▶ [Selected excerpt]:
┄┄┄┄┄┄┄┄┄┄
Pursuant to the Securities Purchase Agreement, the Purchasers may elect to purchase additional shares of Preferred Stock with an aggregate stated value of up to $25,000,000 (the “Additional Investment Right”) and accompanying additional warrants to purchase shares of Common Stock (the “AIR Warrants”). Such Preferred Stock and AIR Warrants shall have identical terms to the Preferred Stock and Warrants issued at the Closing, provided that the initial conversion price and exercise price, as applicable, of such Preferred Stock and AIR Warrants (the “AIR Price”) shall be equal to the greater of (A) the lesser of (i) 90% of the arithmetic average of the five lowest intraday trading prices occurring during any time during the 10 trading days prior to the exercise of such Additional Investment Right and (ii) the conversion price of the outstanding Preferred Stock and/or exercise price of the outstanding Warrants the in effect and (B) the Floor Price. Additionally the Purchasers shall, commencing on the six-month anniversary of the Closing Date and during every six months thereafter, the Purchases shall either exercise Additional Investments or the Warrants, for gross proceeds to the Company of at least $4.0 million until the Company has received at least $20.0 million in gross proceeds, provided the Purchasers shall have no obligation to exercise such Additional Investment Right every six months if during such period the AIR Price does not equal or exceed the Floor Price.
The offer and sale of the securities in the Offering were made pursuant to the exemption from registration provided by Section 4(a)(2) of the Securities Act of 1933, as amended (the “Securities Act”), and Rule 506(b) of Regulation D promulgated thereunder.
Registration Rights Agreement
The Company and the Purchasers entered into a registration rights agreement pursuant to which the Company agreed to file a registration statement with the Securities and Exchange Commission covering the public resale of the Common Stock issuable upon conversion of the Preferred Stock and upon exercise of the Warrants. The Company has agreed to file a registration statement within 15 days after the initial closing and after each closing of the exercise of any Additional Investment Right in accordance with the Securities Purchase Agreement, to become effective no later than 60 days after filing. If these deadlines are not met, the Company will be liable for liquidated damages of 1.5% of the subscription amount paid by each Purchaser pursuant to the Securities Purchase Agreement. Further, if the Company fails to pay such liquidated damages within seven days from the date payable, the Company will pay interest thereon at a rate of 18% per annum (or such lesser maximum amount that is permitted to be paid by the applicable law) to each holder of the registerable securities.
┄┄┄┄┄┄┄┄┄┄
▶ [Source material]:
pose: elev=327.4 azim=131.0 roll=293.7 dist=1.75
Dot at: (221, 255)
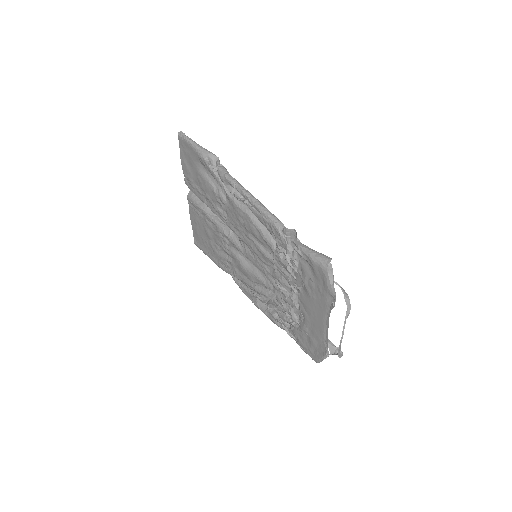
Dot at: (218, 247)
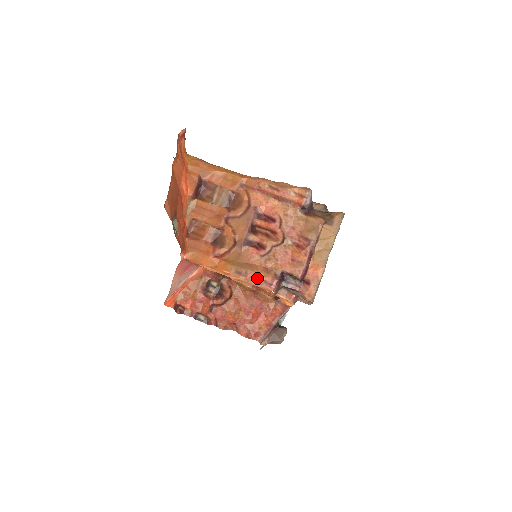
┄┄┄┄┄┄┄┄┄┄
▶ [Short task A]:
Answer these questions from the financing passage:
(i) What is the maximum aggregate stated value of additional Preferred Stock the Purchasers may elect to buy under the Additional Investment Right?
(ii) Which rule of Regulation D is cited for the exemption from registration?
(iii) What rate of liquidated damages applies if the registration deadlines are not met?
▶ [Short task B]:
Write a continuation of the financing passage that starts after its final sentence.
The material plays no part in the work here.

▶ [Response A]:
(i) Up to $25,000,000.
(ii) Rule 506(b).
(iii) 1.5% of the subscription amount paid by each Purchaser under the Securities Purchase Agreement.

▶ [Response B]:
Equity Line of Credit Facility
In addition, on November 14, 2025, in connection with the Offering, the Company entered into a common shares purchase agreement (as amended and restated on December 1, 2025, the “ELOC Agreement”) with each of Five Narrow Lane, L.P. and Hailstone Peak Funding LLC (the “Investors”) relating to a committed equity facility (the “Facility”). Pursuant to the ELOC Agreement, the Company has the right, from time to time at its option to sell to the Investors up to $25 million of its Common Stock (the “ELOC Shares”), subject to certain conditions and limitations set forth in the ELOC Agreement, including the ELOC Registration Statement being declared effective. In consideration for the Investors’ execution and delivery of the ELOC Agreement, the Company agreed to issue to the Investors pre-funded warrants to purchase an aggregate of 2,221,235 of shares of Common Stock as a commitment fee (the “Pre-Funded Warrants”).
Upon the satisfaction of all of the conditions to commencement of the Company’s rights to sell ELOC Shares under the terms of the ELOC Agreement, the Company shall have the right, but not the obligation, to direct the Investors to purchase a number of ELOC Shares (the “VWAP Purchase Share Request”) at the VWAP Purchase Price. The VWAP Purchase Price is the price per share of common stock of the Company, par value $0.0001 per share (“Common Shares”) equal to 93% of the lesser of the (i) lowest sale price on the VWAP purchase date (as defined in the ELOC Agreement) and (ii) the VWAP over the applicable VWAP purchase period on such VWAP purchase date for such VWAP purchase.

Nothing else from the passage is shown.